What is required:
Pick out every line in the items below that contains the string "Shivling", and copy each of those lines.
'''
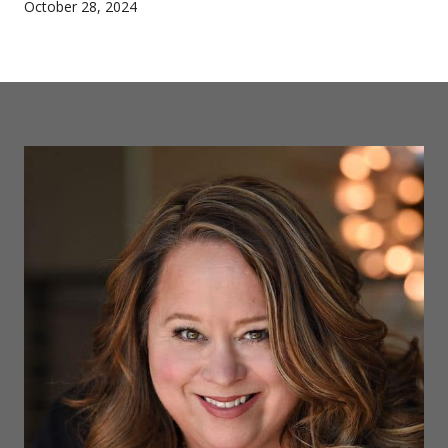
October 28, 2024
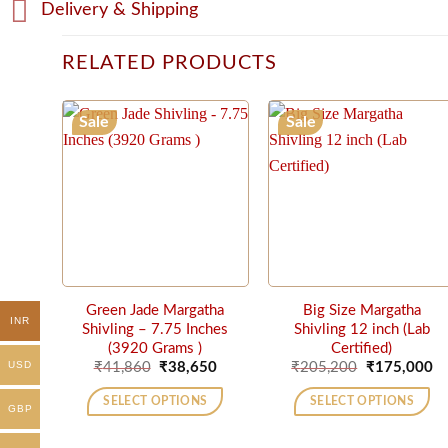
Delivery & Shipping
RELATED PRODUCTS
Sale
Sale
Green Jade Margatha
Big Size Margatha
INR
Shivling – 7.75 Inches
Shivling 12 inch (Lab
(3920 Grams )
Certified)
Original
Current
Original
Cu
USD
₹
41,860
₹
38,650
₹
205,200
₹
175,000
price
price
price
pr
was:
is:
was:
is:
SELECT OPTIONS
SELECT OPTIONS
₹41,860.
₹38,650.
₹205,200.
₹1
GBP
'''
Solution for this problem:
Shivling – 7.75 Inches
Shivling 12 inch (Lab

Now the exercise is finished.